Sidekiq: Prevent `ArchiveTraceWorker` from holding client transactions open
Related: Sidekiq jobs don't currently include client transaction timing metrics: this is documented in gitlab-com/gl-infra/scalability#894 (moved)
EDIT Also BuildTraceChunkFlushWorker
, see #336048 (closed)
There is some evidence that ArchiveTraceWorker
is holding client transactions open.
When reviewing postgres activity in pg_stat_activity
, and grouping by marginalia comments and state, we see that there are frequently a high number of open ArchiveTraceWorker
active connections on the primary instance, with status of idle in transaction
.
Obtained with:
$ sudo gitlab-psql -c "SELECT a.matches[1] AS application, coalesce(a.matches[6], concat_ws('#', a.matches[2], a.matches[3])) as endpoint, a.state, count(*) c FROM ( SELECT regexp_matches(query, '\/\*(?:application:(\w+),?)(?:controller:(\w+),?)?(?:action:(\w+),?)?(?:correlation_id:(\w+),?)(?:jid:(\w+),?)?(?:job_class:([\w:]+),?)?', 'g') AS matches, state FROM pg_stat_activity) a GROUP BY 1,2,3 ORDER BY 4 DESC, 1,2,3;"

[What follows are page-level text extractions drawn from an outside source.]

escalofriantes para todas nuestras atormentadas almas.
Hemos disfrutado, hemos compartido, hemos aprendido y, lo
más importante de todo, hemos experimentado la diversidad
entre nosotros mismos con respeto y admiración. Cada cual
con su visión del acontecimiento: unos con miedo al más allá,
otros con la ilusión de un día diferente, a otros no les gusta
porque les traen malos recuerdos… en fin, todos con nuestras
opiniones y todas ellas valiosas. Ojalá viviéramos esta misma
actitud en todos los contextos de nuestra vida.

This probably indicates that these transactions are being opened through ActiveRecord::Base#transaction
.
Since ArchiveTraceWorker
is a high throughput endpoint, we should ensure that unless there is a very good reason, it doesn't use client transactions, and if we have to, that they are being held open for the minimum time possible.